Tab

Ticker

6/recent/ticker-posts

MATIANAK (2019)

Setidaknya, MatiAnak-yang menandai debut penyutradaraan seorang Derby Romero mampu tampil unggul berkat satu aspek-yang meski tak sepenuhnya tampil konsisten-mampu memberikan dampak yang cukup signifikan, yakni ketepatan timing. Itu yang membuat MatiAnak mempunyai rasa-yang lebih-di samping formula cerita-yang mengandalkan sepenuhnya terhadap kemunculan twist-sebagai penutupnya.



Berlatar tahun 1990-an dengan panti asuhan-yang dikelola oleh Pak Rosman (Yayu Unru) sebagai panggung utama-yang kerap bertindak keras terhadap anak panti. Beruntung, mereka memiliki Ina (Cinta Laura Kiehl), si pengurus berhati lembut. Itu berlaku terhadap seluruh anak panti, tak terkecuali Andi (Jovarel Callum) si anak baru-yang semula ditolak kehadirannya oleh Pak Rosman dengan alasan dapat menambah beban ekonomi.


Andi begitu pendiam dan acapkali dipandang aneh oleh para anak yang lain. Tentu, ada intensi lebih terhadap sikapnya-yang gagal dimanfaatkan akibat penonton terlebih dahulu melihat pembantaian-yang Andi lakukan di pembuka durasi-di tengah pemanfaatannya terkait konklusi.

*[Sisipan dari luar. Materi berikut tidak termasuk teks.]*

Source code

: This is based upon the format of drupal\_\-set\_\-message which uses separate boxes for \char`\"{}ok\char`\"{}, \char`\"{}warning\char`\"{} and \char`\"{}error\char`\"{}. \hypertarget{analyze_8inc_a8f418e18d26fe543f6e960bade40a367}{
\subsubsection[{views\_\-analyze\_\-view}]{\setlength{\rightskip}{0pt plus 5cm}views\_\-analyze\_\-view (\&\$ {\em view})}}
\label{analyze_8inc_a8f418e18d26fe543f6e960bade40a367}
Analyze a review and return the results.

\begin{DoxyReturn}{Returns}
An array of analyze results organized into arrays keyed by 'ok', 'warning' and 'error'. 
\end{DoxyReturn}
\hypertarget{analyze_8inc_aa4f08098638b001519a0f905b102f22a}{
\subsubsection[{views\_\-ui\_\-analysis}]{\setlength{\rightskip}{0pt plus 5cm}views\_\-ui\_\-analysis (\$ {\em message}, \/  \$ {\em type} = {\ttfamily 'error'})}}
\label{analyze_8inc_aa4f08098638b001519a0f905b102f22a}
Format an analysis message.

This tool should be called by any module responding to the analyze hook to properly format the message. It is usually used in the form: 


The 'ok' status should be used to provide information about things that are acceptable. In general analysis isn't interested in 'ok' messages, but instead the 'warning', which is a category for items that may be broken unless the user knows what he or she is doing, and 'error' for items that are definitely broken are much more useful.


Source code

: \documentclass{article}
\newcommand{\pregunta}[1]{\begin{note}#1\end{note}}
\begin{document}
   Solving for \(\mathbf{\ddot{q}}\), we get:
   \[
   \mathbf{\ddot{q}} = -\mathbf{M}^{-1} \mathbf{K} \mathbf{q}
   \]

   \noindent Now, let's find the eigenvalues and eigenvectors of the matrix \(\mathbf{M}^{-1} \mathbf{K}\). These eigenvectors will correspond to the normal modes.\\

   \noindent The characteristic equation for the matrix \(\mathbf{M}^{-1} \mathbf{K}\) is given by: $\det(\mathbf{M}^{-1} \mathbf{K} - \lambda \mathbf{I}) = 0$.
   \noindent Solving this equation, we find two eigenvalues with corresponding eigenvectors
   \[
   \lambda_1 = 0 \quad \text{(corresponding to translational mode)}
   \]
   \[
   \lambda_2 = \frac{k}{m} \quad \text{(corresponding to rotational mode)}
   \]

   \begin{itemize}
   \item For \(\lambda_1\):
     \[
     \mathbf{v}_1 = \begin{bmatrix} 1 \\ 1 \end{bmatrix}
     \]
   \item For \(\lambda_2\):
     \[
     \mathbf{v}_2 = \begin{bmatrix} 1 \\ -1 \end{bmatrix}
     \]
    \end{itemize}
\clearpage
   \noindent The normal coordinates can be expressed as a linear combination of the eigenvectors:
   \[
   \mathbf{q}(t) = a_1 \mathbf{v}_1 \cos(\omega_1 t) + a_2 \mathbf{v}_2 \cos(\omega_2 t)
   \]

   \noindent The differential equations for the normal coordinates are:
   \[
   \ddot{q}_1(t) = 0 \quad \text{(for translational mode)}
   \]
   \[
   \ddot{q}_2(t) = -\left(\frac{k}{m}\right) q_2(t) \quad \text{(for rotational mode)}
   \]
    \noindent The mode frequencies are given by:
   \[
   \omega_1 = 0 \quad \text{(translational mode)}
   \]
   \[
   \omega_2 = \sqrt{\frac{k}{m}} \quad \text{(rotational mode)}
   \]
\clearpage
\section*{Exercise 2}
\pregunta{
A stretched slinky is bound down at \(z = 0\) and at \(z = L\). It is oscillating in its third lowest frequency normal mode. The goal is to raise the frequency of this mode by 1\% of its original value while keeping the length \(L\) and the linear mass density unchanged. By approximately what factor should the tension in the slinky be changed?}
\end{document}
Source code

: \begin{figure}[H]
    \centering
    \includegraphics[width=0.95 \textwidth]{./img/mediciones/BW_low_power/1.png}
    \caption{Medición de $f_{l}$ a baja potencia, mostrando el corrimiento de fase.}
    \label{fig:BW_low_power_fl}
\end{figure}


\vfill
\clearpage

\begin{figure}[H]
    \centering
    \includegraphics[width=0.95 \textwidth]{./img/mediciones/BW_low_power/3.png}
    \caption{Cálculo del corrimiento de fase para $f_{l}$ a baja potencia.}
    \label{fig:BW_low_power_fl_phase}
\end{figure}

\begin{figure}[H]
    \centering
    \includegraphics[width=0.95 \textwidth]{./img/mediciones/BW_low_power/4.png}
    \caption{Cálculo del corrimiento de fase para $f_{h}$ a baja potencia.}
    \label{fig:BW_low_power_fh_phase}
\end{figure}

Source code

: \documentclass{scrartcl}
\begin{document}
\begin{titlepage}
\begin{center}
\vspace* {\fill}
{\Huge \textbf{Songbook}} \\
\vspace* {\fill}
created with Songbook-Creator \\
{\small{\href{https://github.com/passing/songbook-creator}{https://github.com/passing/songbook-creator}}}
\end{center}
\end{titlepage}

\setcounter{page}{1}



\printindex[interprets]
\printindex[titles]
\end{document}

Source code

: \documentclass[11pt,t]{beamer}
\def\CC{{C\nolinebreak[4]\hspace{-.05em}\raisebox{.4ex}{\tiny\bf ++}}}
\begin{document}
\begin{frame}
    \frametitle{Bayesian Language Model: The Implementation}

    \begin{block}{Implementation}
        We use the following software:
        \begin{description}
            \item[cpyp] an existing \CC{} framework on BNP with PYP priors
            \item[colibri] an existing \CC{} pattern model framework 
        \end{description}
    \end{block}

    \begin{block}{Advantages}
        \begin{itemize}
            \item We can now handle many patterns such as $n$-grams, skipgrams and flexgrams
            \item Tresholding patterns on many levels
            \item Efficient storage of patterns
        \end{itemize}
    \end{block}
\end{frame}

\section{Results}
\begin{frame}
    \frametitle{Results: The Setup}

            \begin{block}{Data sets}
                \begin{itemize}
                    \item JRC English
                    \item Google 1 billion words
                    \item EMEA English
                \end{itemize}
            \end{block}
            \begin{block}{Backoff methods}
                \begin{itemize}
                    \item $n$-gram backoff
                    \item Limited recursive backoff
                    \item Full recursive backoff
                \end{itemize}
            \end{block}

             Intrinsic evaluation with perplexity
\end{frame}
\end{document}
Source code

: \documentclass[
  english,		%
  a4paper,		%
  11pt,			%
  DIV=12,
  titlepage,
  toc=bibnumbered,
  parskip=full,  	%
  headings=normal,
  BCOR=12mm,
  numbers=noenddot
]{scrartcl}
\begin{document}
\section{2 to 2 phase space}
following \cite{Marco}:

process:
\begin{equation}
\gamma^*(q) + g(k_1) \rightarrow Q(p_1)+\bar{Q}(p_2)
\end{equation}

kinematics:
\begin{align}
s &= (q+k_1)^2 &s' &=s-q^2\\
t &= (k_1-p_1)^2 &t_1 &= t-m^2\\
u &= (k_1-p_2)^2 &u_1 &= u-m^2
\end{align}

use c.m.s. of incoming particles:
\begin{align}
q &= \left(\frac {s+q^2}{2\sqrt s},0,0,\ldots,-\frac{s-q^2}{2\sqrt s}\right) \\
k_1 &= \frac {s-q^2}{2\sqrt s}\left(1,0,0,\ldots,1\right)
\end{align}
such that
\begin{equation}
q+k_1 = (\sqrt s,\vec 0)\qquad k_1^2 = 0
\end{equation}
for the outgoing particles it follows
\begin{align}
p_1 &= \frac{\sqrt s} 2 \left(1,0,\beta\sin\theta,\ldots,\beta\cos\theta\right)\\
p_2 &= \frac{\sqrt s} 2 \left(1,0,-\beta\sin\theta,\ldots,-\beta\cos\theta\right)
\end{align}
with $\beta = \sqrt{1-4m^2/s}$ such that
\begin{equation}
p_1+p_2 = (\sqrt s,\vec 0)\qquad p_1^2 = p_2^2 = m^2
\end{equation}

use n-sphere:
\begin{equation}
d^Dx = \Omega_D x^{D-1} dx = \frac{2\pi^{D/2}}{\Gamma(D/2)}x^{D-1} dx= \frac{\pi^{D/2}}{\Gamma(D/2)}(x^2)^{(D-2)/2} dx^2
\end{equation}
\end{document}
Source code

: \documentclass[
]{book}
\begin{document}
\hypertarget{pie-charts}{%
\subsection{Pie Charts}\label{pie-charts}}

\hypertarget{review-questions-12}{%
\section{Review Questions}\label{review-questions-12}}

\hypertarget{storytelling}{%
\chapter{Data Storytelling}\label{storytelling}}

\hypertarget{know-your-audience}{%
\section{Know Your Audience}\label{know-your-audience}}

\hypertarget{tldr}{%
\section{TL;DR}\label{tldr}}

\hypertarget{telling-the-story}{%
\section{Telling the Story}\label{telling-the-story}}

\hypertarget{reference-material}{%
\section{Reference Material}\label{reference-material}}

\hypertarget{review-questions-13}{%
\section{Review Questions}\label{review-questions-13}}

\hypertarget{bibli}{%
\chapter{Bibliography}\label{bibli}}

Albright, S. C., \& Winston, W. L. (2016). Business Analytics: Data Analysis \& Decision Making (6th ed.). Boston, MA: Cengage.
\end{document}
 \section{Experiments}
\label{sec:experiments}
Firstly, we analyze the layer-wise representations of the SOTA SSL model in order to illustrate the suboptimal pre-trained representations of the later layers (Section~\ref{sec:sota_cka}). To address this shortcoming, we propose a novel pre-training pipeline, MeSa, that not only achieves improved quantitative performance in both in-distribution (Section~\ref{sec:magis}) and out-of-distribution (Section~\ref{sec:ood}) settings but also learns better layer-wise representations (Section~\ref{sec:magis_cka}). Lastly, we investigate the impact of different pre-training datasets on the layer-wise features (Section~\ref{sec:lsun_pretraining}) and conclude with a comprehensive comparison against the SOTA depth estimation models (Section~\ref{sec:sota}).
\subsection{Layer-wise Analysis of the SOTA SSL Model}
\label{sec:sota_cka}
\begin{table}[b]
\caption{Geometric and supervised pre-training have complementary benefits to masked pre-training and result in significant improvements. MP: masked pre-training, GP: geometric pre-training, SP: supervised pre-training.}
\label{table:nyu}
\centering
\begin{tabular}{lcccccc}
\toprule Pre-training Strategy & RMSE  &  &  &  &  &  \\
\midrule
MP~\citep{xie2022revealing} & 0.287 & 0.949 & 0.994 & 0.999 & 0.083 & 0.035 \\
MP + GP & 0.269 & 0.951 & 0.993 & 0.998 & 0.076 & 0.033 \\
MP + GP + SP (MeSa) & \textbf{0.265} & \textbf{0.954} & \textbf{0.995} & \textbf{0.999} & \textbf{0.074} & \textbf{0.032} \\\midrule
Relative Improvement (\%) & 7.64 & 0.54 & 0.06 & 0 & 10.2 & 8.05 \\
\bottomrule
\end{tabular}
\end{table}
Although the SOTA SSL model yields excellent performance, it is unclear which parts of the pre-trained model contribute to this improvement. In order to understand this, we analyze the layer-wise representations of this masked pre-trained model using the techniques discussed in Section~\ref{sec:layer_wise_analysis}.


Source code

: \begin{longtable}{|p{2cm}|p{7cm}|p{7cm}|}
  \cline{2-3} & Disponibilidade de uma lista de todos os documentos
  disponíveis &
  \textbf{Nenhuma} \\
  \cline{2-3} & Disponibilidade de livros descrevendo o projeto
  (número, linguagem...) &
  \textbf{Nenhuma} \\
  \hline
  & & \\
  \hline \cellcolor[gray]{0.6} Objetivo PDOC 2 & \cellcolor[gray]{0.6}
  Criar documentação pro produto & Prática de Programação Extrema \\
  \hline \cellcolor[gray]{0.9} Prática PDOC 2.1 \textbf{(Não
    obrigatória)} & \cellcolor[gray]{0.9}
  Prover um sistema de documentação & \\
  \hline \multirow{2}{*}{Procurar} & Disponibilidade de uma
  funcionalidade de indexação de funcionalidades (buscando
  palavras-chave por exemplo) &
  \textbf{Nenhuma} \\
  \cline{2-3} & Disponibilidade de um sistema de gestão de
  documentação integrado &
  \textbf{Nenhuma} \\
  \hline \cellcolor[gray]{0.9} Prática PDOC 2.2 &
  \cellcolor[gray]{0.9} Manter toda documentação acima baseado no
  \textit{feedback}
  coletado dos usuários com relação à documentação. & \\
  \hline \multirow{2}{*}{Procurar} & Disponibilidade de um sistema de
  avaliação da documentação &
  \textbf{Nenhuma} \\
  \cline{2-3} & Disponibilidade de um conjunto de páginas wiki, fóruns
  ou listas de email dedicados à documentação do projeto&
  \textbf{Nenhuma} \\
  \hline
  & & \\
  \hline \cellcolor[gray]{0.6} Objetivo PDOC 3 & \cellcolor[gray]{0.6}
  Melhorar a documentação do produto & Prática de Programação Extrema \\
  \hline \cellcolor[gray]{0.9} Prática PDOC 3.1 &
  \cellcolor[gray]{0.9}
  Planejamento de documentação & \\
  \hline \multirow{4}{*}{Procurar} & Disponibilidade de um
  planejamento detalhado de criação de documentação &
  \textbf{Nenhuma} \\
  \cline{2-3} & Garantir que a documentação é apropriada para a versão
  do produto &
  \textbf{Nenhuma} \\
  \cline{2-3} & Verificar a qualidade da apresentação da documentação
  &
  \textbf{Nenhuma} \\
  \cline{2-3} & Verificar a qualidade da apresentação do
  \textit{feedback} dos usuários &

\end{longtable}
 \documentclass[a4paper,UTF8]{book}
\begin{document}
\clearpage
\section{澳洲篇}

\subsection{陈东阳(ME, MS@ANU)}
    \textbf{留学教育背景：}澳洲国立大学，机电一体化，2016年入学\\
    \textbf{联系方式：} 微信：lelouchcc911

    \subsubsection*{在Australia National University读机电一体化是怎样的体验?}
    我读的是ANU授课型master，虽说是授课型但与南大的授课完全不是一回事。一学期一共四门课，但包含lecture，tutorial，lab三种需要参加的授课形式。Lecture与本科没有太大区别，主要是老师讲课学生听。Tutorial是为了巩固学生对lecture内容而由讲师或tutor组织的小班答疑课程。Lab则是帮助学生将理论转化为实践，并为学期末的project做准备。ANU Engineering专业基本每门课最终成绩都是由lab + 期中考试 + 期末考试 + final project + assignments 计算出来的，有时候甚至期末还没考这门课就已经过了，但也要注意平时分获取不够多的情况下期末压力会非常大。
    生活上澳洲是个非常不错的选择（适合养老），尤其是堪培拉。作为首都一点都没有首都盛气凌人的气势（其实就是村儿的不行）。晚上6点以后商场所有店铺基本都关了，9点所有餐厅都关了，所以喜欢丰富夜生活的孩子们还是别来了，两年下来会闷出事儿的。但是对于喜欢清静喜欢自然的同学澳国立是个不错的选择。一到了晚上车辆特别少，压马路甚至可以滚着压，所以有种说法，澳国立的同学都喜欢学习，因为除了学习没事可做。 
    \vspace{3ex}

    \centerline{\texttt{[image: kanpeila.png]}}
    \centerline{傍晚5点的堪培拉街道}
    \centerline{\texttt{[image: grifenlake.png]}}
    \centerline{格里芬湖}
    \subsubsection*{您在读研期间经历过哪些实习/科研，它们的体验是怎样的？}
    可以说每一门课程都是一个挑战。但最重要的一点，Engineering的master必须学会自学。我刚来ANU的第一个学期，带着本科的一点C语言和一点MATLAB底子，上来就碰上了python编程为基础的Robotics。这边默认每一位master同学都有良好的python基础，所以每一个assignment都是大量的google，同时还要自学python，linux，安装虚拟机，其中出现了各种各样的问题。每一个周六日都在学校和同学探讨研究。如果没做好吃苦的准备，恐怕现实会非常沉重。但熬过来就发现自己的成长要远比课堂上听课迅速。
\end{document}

Naskah garapan William Chandra (3 Sum) beserta Wendy Chandra memanglah formulaik-kala terornya sendiri hanya berisikan sebatas jumpscare berupa kehadiran sang makhluk-sebelum kemudian diakhiri dengan gelaran scoring menggelegar-yang memberikan sebuah tease berupa kemunculan sang makhluk. Pun, seperti kebanyakan formula horor serupa, William menjadikan malam hari sebagai tempat dilangsungkannya parade teror, sementara siang hari ia jadikan sebagai tempat memperlambat tempo-demi menggulirkan penceritaan. Ini terasa sangat kentara, hingga kadangkala menimbulkan sebuah momen-yang melelahkan.


Beruntung, MatiAnak memiliki cast-yang mampu menghidupkan cerita. Cinta Laura bermain solid-sementara jajaran para pelakon cilik-yang digawangi oleh Fatih Unru dan Basmalah Gralind tampil melengkapi. Meski di saat bersamaan, saya kerap menanyakan kepentingan tokoh Jaka (Irsyadillah)-yang hanya sebatas datang dan pergi, memberikan sedikit bumbu percintaan-yang tak bermasalah jikalau dihilangkan.


Walaupun demikian, saya amat menyukai salah satu elemen-yang naskahnya terapkan. Itu terjadi kala Ina tengah mengikuti ceceran darah-yang membanjiri lantai. Ina dengan keberanian berselimut ketakutan dan kecurigaan perlahan melihat kejadian, sementara di loteng atas, para anak panti meneriaki nama Ina, tanda sebuah kepedulian akibat nasib serta keadaan sama-yang kian merekatkan. Pun, ini berlaku pada sebuah momen di meja makan, ditemani cahaya lilin, Ina beserta para anak panti saling menyantap makanan, meski seadanya-tapi memiliki sebuah rasa-sarat kehangatan kekeluargaan.


Keputusan MatiAnak membawa unsur gore-memag patut diapresiasi-meski disaat bersamaan pula ingin rasanya saya mencaci. Sejak awal, Derby memang kentara menyiratkan sebuah sadisme berupa banjir darah, memberikan kematian-yang mengerikan bagi karakternya (termasuk para anak panti)-yang kemudian berujung pada sebuah kecanggungan. Terlebih, mayoritas kematiannya ditampilkan off-screen. Entah ini demi menghindari gunting sensor atau apa-yang kemudian berdampak pada konklusi filmnya.


Ya, konklusi filmnya-yang digunakan sebagai momen puncak-gagal memberikan penebusan setimpal-akibat minimnya gore-yang dimainkan. Hanya sebatas menampilkan-tanpa ada keinginan lebih untuk memanfaatkan. Terlebih paparan twist-nya tampil kacau karena penonton terlebih dahulu mengetahui sesuatu-yang tak beres-yang kemudian hanya memperumit kepada sebuah keadaan berbelit. Paruh akhir MatiAnak memang bermasalah, bahkan nyaris menutup keunggulan-yang dimiliki filmnya.